Peculiar swap behavior
andrew cooke
andrew at acooke.org
Mon Feb 23 18:41:55 EST 2009
andrew cooke wrote:
> Delaney, Timothy (Tim) wrote:
>> Tim Chase wrote:
>>> # swap list contents...not so much...
>>> >>> m,n = [1,2,3],[4,5,6]
>>> >>> m[:],n[:] = n,m
>>> >>> m,n
>>> ([4, 5, 6], [4, 5, 6])
> [...]
>> For these types of things, it's best to expand the code out. The
>> appropriate expansion of:
>> m,n = [1,2,3],[4,5,6]
>> m[:],n[:] = n,m
>> is:
>> m = [1,2,3]
>> n = [4,5,6]
>> m[:] = n
>> n[:] = m
>> [...] OTOH, for:
>> m,n = [1,2,3],[4,5,6]
>> m[:],n[:] = n[:],m[:]
>> the expansion is more like:
>> m = [1,2,3]
>> n = [4,5,6]
>> rhs1 = n[:]
>> rhs2 = m[:]
>> m[:] = rhs1
>> n[:] = rhs2
>
> Maybe I'm just being stupid, but you don't seem to have explained
> anything. Isn't the question: Why is the expansion different for the two
> cases? Why don't both expand to have the intermediate rhs variables?
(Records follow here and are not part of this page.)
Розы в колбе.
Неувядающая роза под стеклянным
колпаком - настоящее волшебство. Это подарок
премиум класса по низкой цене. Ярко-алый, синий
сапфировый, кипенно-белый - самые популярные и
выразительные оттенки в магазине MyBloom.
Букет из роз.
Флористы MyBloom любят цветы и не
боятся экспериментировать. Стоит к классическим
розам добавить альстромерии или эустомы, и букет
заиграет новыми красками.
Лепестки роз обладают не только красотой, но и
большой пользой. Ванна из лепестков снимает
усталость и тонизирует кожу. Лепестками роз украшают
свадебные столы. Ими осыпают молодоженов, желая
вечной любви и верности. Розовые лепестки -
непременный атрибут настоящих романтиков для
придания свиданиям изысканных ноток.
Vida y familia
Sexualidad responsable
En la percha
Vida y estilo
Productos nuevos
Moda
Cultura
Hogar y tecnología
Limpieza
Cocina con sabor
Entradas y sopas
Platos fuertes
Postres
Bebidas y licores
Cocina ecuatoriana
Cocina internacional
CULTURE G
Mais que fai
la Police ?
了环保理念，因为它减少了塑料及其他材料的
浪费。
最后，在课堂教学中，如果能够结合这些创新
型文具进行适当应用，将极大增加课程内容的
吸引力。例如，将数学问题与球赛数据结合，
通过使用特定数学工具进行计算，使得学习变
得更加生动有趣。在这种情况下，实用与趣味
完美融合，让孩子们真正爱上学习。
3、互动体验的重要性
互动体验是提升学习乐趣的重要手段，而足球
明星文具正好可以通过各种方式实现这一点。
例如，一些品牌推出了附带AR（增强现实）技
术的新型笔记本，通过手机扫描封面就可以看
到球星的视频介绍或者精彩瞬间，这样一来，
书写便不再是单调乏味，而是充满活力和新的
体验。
To answer my own question - you can rewrite all cases to use rhs1, rhs2.
The point is that when you do that: one case (m, n = n, m) reassigns
variables; one case (m[:], n[:] = n, m) mutates one list to be equal to
the other; one case (m[:], n[:] = n[:], m[:]) avoids seeing the effects of
the mutation because a copy is generated.
Which is what other people said, I guess.